PUSSY RIOT ON TRIAL FOR MOSCOW CATHEDRAL PERFORMANCE OF ANTI-PUTIN SONG

Punk band Pussy Riot facing 7 years in prison for Anti-Putin song performed on the altar of the Cathedral of Christ the Savior in Moscow.
At the opening of their trial on charges of inciting religious hatred, three young women who performed a crude anti-Putin song on the altar of the Cathedral of Christ the Savior said on Monday that they were prepared to take responsibility for “an ethical mistake.” But they denied the formal criminal accusations read aloud by prosecutors.
Facing up to seven years in prison if convicted, the three women, members of a punk band called Pussy Riot, said they intended no offense to Orthodox Christians with their profane performance, which they described as a political demonstration.

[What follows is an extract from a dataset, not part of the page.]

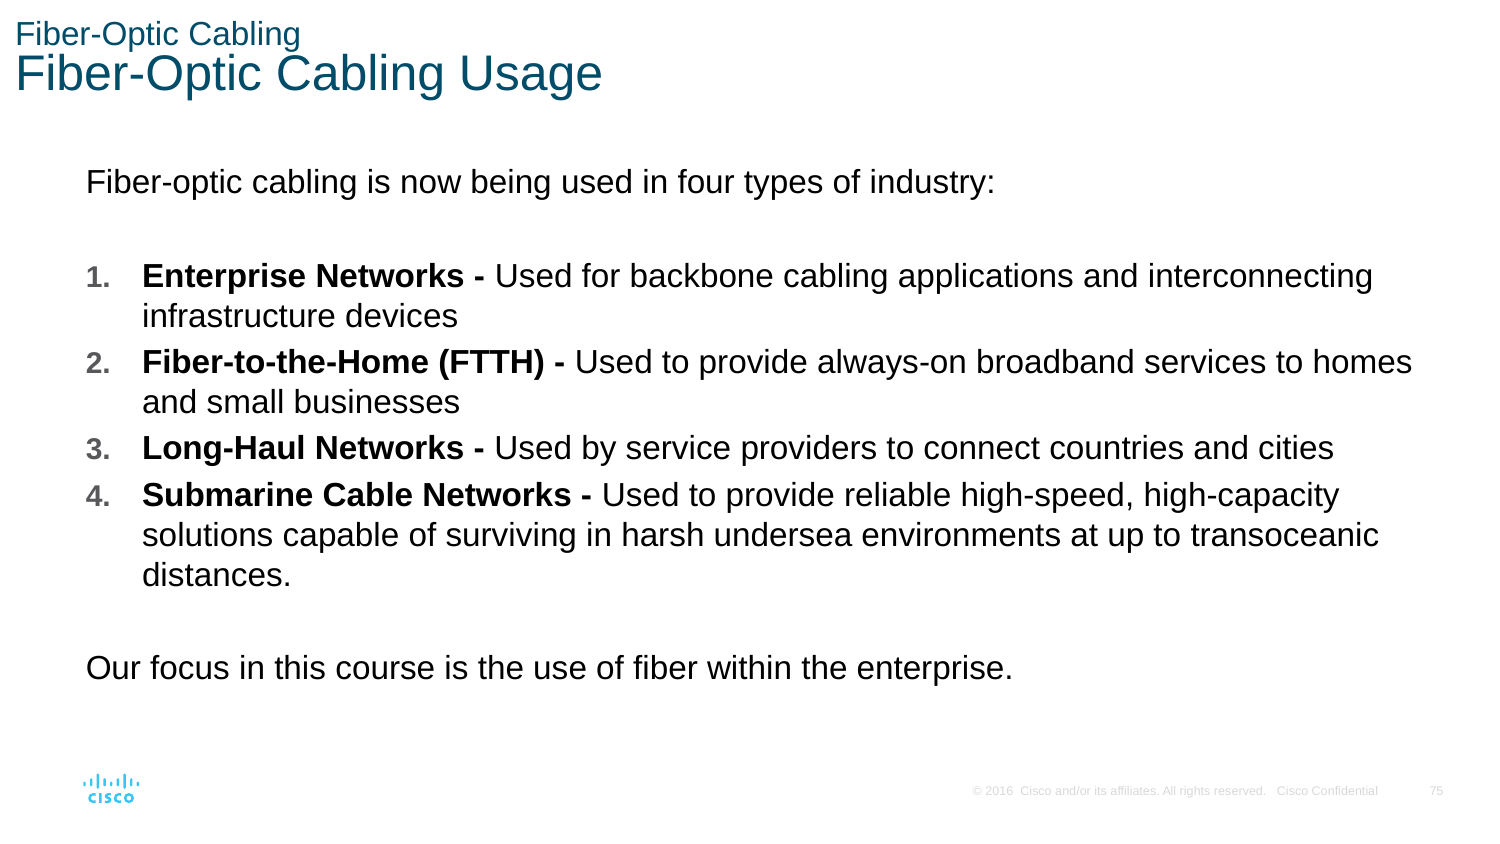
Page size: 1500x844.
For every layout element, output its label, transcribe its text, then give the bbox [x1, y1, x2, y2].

title Fiber-Optic Cabling Fiber-Optic Cabling Usage [0, 0, 1369, 121]
list Fiber-optic cabling is now being used in four types of industry: Enterprise Networks - Used for backbone cabling applications and interconnecting infrastructure devices Fiber-to-the-Home (FTTH) - Used to provide always-on broadband services to homes and small businesses Long-Haul Networks - Used by service providers to connect countries and cities Submarine Cable Networks - Used to provide reliable high-speed, high-capacity solutions capable of surviving in harsh undersea environments at up to transoceanic distances. Our focus in this course is the use of fiber within the enterprise. [70, 153, 1430, 658]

“We just were not thinking that our action would be offensive to someone,” Nadezhda Tolokonnikova, 23, said in a statement read by her lawyer, Violetta Volkova. Ms. Tolokonnikova was held in a glass-enclosed box, along with her co-defendants, Maria Alyokhina, 24, and Yekaterina Samutsevich, 29, throughout the daylong proceedings in a downtown courtroom.
“If someone was offended by our performance in the Cathedral of Christ the Savior, I am ready to recognize that we committed an ethical mistake,” Ms. Tolokonnikova told the judge in her handwritten statement. “This is exactly the error, since we did not have the conscious intention to offend anyone.”
The criminal trial of the young musician-activists has become a touchstone in the Russian capital, which is still trying to come to grips with the ramifications of the big street protests that preceded and followed Vladimir V. Putin’s election in May to a third term as president.
The case has become a measure of the Kremlin’s resolve in squelching political dissent expressed in unapproved settings. It has also put three very human and, in many ways, sympathetic faces on the political opposition movement.
Flanked by police officers and armed special forces troops, the three women hardly cut the image of dangerous criminals. Ms. Samutsevich seemed dazed and stared off into space as her father, sitting in the courtroom, signaled to her to listen to the judge. Ms. Tolokonnikova, who has a 4-year-old daughter, traded concerned glances with her husband.
The case has thrown a spotlight on the increasingly close relationship between the government and the resurgent Russian Orthodox Church, which has positioned itself, since the collapse of the Soviet Union, to become a potent political force.